1 - Quando os documentos que constituem a proposta ou a candidatura possam ser apresentados em suporte papel, as notificações previstas no Código dos Contratos Públicos podem ser efectuadas através de correio ou de telecópia.

2 - No caso referido no número anterior, as comunicações entre a entidade adjudicante ou o júri do procedimento e os interessados, os candidatos, os concorrentes ou o adjudicatário podem ser feitas pelos meios nele referidos.

 

[4]O juiz, ao fixar a base instrutória, selecciona a matéria de facto relevante para a decisão da causa, segundo as várias soluções plausíveis da questão de direito, que deva considerar-se controvertida.

[5] Artigo 468.º CCP

Comunicações

1 - Todas as comunicações entre a entidade adjudicante ou o júri do procedimento e os interessados, os candidatos, os concorrentes ou o adjudicatário relativas à fase de formação do contrato devem ser escritas e redigidas em português e efectuadas através de correio electrónico ou de outro meio de transmissão escrita e electrónica de dados.

...

[6] ARTIGO 393º CC

(Inadmissibilidade da prova testemunhal)

1. Se a declaração negocial, por disposição da lei ou estipulação das partes, houver de ser reduzida a escrito ou necessitar de ser provada por escrito, não é admitida prova testemunhal.
2. Também não é admitida prova por testemunhas, quando o facto estiver plenamente provado por documento ou por outro meio com força probatória plena.3. As regras dos números anteriores não são aplicáveis à simples interpretação do contexto do documento.

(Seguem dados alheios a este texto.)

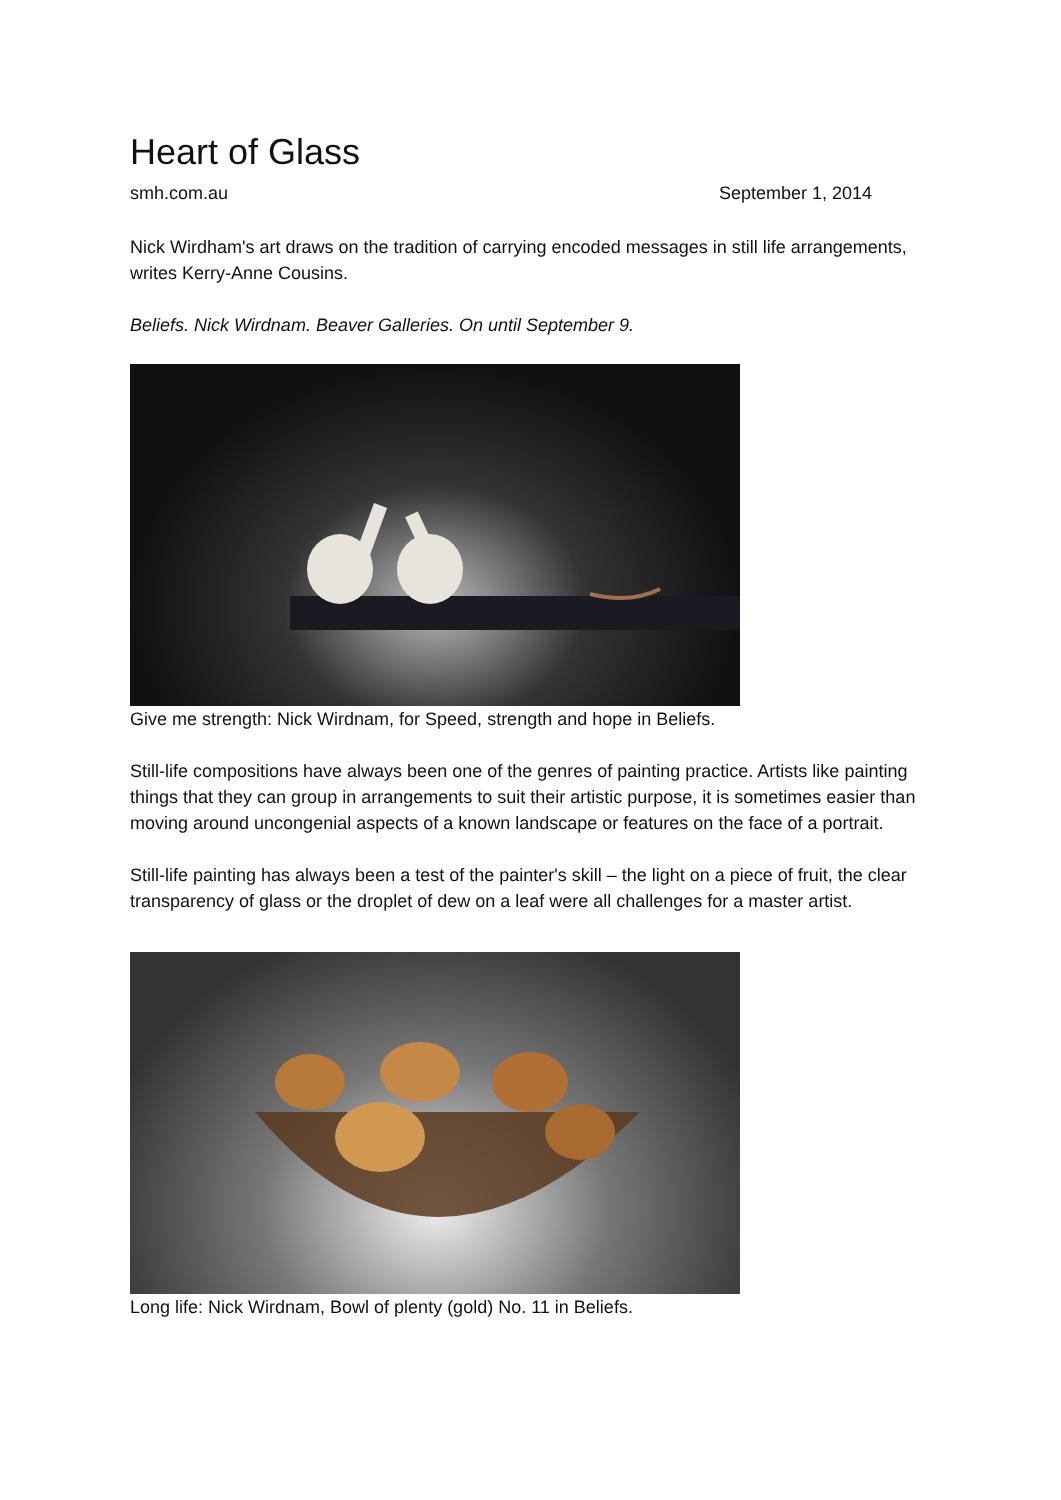Heart of Glass
smh.com.au September 1, 2014
Nick Wirdham's art draws on the tradition of carrying encoded messages in still life arrangements, writes Kerry-Anne Cousins.
Beliefs. Nick Wirdnam. Beaver Galleries. On until September 9.
Give me strength: Nick Wirdnam, for Speed, strength and hope in Beliefs.
Still-life compositions have always been one of the genres of painting practice. Artists like painting things that they can group in arrangements to suit their artistic purpose, it is sometimes easier than moving around uncongenial aspects of a known landscape or features on the face of a portrait.
Still-life painting has always been a test of the painter's skill – the light on a piece of fruit, the clear transparency of glass or the droplet of dew on a leaf were all challenges for a master artist.
Long life: Nick Wirdnam, Bowl of plenty (gold) No. 11 in Beliefs.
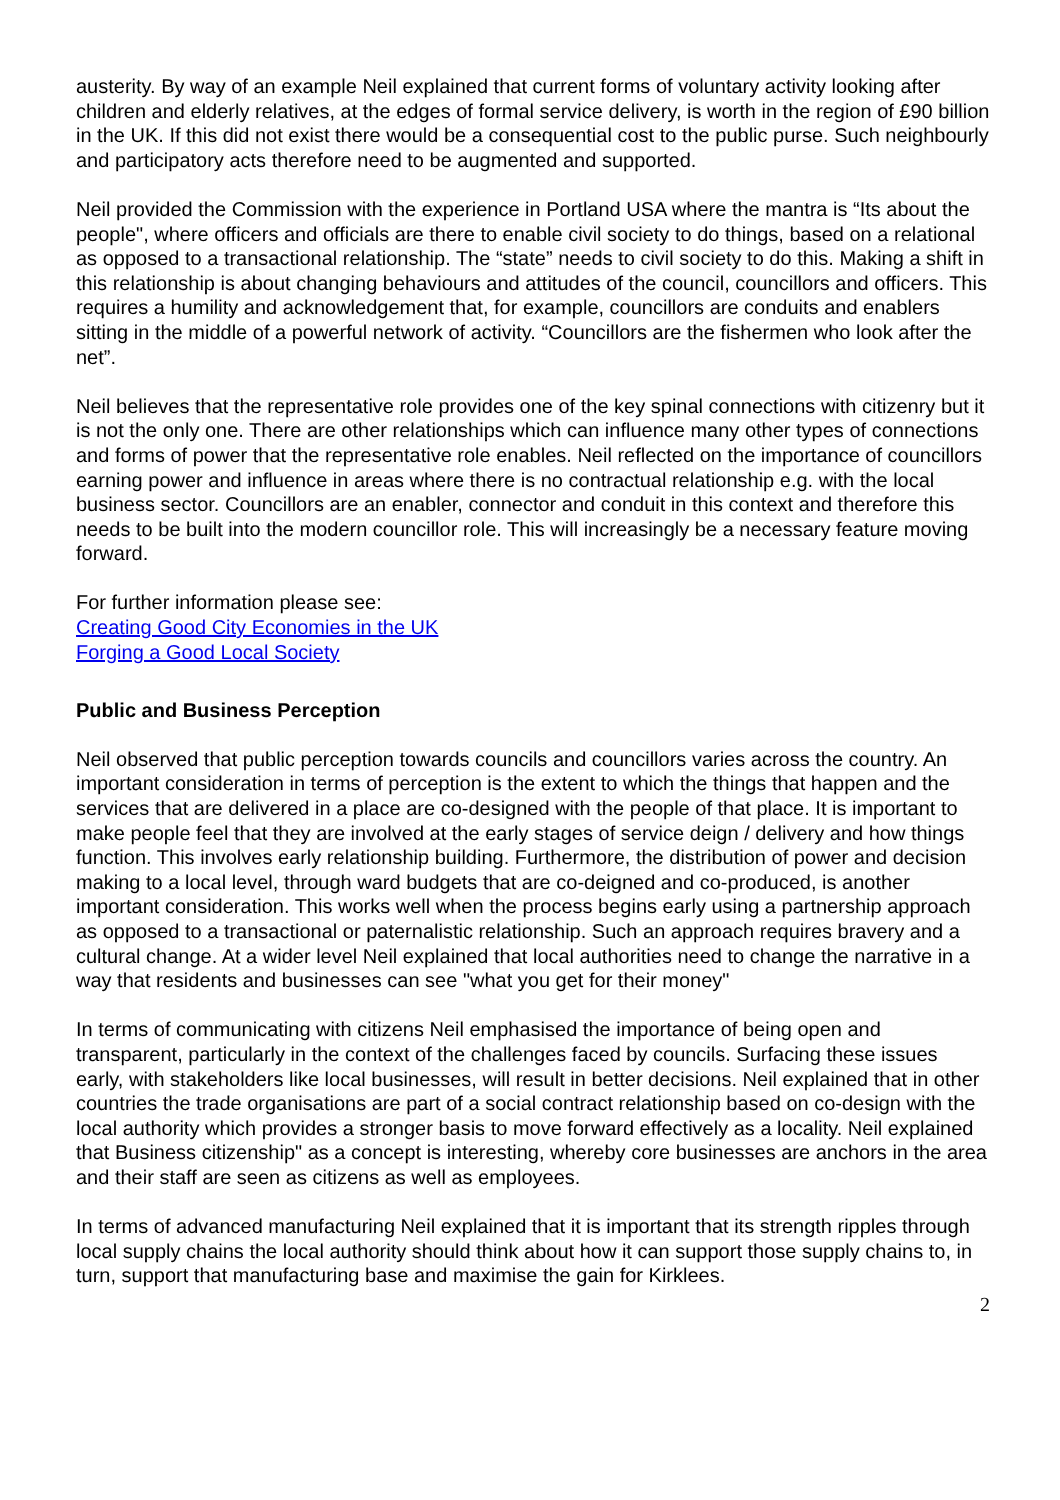austerity. By way of an example Neil explained that current forms of voluntary activity looking after children and elderly relatives, at the edges of formal service delivery, is worth in the region of £90 billion in the UK. If this did not exist there would be a consequential cost to the public purse. Such neighbourly and participatory acts therefore need to be augmented and supported.
Neil provided the Commission with the experience in Portland USA where the mantra is “Its about the people", where officers and officials are there to enable civil society to do things, based on a relational as opposed to a transactional relationship. The “state” needs to civil society to do this. Making a shift in this relationship is about changing behaviours and attitudes of the council, councillors and officers. This requires a humility and acknowledgement that, for example, councillors are conduits and enablers sitting in the middle of a powerful network of activity. “Councillors are the fishermen who look after the net”.
Neil believes that the representative role provides one of the key spinal connections with citizenry but it is not the only one. There are other relationships which can influence many other types of connections and forms of power that the representative role enables. Neil reflected on the importance of councillors earning power and influence in areas where there is no contractual relationship e.g. with the local business sector. Councillors are an enabler, connector and conduit in this context and therefore this needs to be built into the modern councillor role. This will increasingly be a necessary feature moving forward.
For further information please see:
Creating Good City Economies in the UK
Forging a Good Local Society
Public and Business Perception
Neil observed that public perception towards councils and councillors varies across the country. An important consideration in terms of perception is the extent to which the things that happen and the services that are delivered in a place are co-designed with the people of that place. It is important to make people feel that they are involved at the early stages of service deign / delivery and how things function. This involves early relationship building. Furthermore, the distribution of power and decision making to a local level, through ward budgets that are co-deigned and co-produced, is another important consideration. This works well when the process begins early using a partnership approach as opposed to a transactional or paternalistic relationship. Such an approach requires bravery and a cultural change. At a wider level Neil explained that local authorities need to change the narrative in a way that residents and businesses can see "what you get for their money"
In terms of communicating with citizens Neil emphasised the importance of being open and transparent, particularly in the context of the challenges faced by councils. Surfacing these issues early, with stakeholders like local businesses, will result in better decisions. Neil explained that in other countries the trade organisations are part of a social contract relationship based on co-design with the local authority which provides a stronger basis to move forward effectively as a locality. Neil explained that Business citizenship" as a concept is interesting, whereby core businesses are anchors in the area and their staff are seen as citizens as well as employees.
In terms of advanced manufacturing Neil explained that it is important that its strength ripples through local supply chains the local authority should think about how it can support those supply chains to, in turn, support that manufacturing base and maximise the gain for Kirklees.
2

[7] Quando a lei exigir, como forma da declaração negocial, documento autêntico, autenticado ou particular, não pode este ser substituído por outro meio de prova ou por outro documento que não seja de força probatória superior.

[8] "(...)"

[9] Art. 511º CPC:

1 - O juiz, ao fixar a base instrutória, selecciona a matéria de facto relevante para a decisão da causa, segundo as várias soluções plausíveis da questão de direito, que deva considerar-se controvertida.

2 - As partes podem reclamar contra a selecção da matéria de facto, incluída na base instrutória ou considerada como assente, com fundamento em deficiência, excesso ou obscuridade.

...

[10] Art. 516º CPC:

A dúvida sobre a realidade de um facto e sobre a repartição do ónus da prova resolve-se contra a parte a quem o facto aproveita.

[11] Art. 653º CPC:

2 - A matéria de facto é decidida por meio de acórdão ou despacho, se o julgamento incumbir a juiz singular; a decisão proferida declarará quais os factos que o tribunal julga provados e quais os que julga não provados, analisando criticamente as provas e especificando os fundamentos que foram decisivos para a convicção do julgador.

[12] Liberdade de julgamento

1 - O tribunal colectivo aprecia livremente as provas, decidindo os juízes segundo a sua prudente convicção acerca de cada facto.

2 - Mas quando a lei exija, para a existência ou prova do facto jurídico, qualquer formalidade especial, não pode esta ser dispensada.

[13] ARTIGO 350º

(Presunções legais)

1. Quem tem a seu favor a presunção legal escusa de provar o facto a que ela conduz.

2. As presunções legais podem, todavia, ser ilididas mediante prova em contrário, excepto nos casos em que a lei o proibir.

[14] Cfr. A. DOS REIS, CPCA, 3º, p. 248; OLIVEIRA ASCENSÃO, O Direito..., 1987, nº 275-C; J. BAPTISTA MACHADO, Introdução..., p. 111-112.

[15] Sobre o valor dos diversos meios de prova em juízo, v. ANTUNES VARELA, Manual de P.C., 2ª ed., p. 470 ss.